→ Data under study
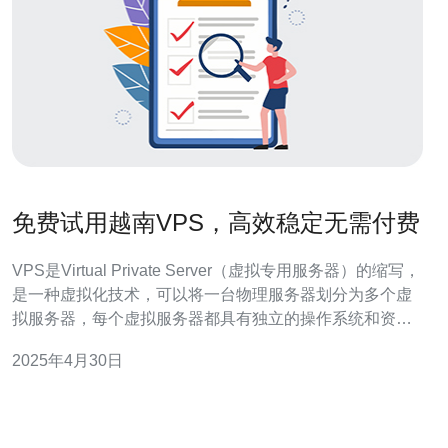
免费试用越南VPS，高效稳定无需付费
VPS是Virtual Private Server（虚拟专用服务器）的缩写，
是一种虚拟化技术，可以将一台物理服务器划分为多个虚
拟服务器，每个虚拟服务器都具有独立的操作系统和资
源，可以独立运行。 越南VPS具有以下几个优势： 稳定
2025年4月30日
性：越南VPS提供商使用先进的硬件设备和网络设施，保
证服务器的稳定运行。 高效性：越南VPS采用SS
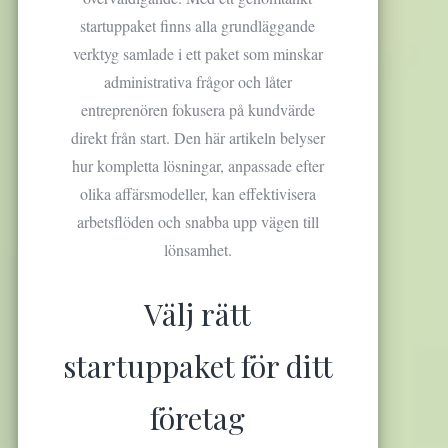
o
startuppaket finns alla grundläggande
r
verktyg samlade i ett paket som minskar
s
administrativa frågor och låter
k
a
entreprenören fokusera på kundvärde
k
direkt från start. Den här artikeln belyser
o
hur kompletta lösningar, anpassade efter
m
p
olika affärsmodeller, kan effektivisera
l
arbetsflöden och snabba upp vägen till
e
lönsamhet.
t
t
a
Välj rätt
s
t
a
startuppaket för ditt
r
t
företag
u
p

→ Work request
Count the lines in the records above that contain the string "startuppaket", treating uppercase and lowercase as different, and give only the number.

→ Answer
2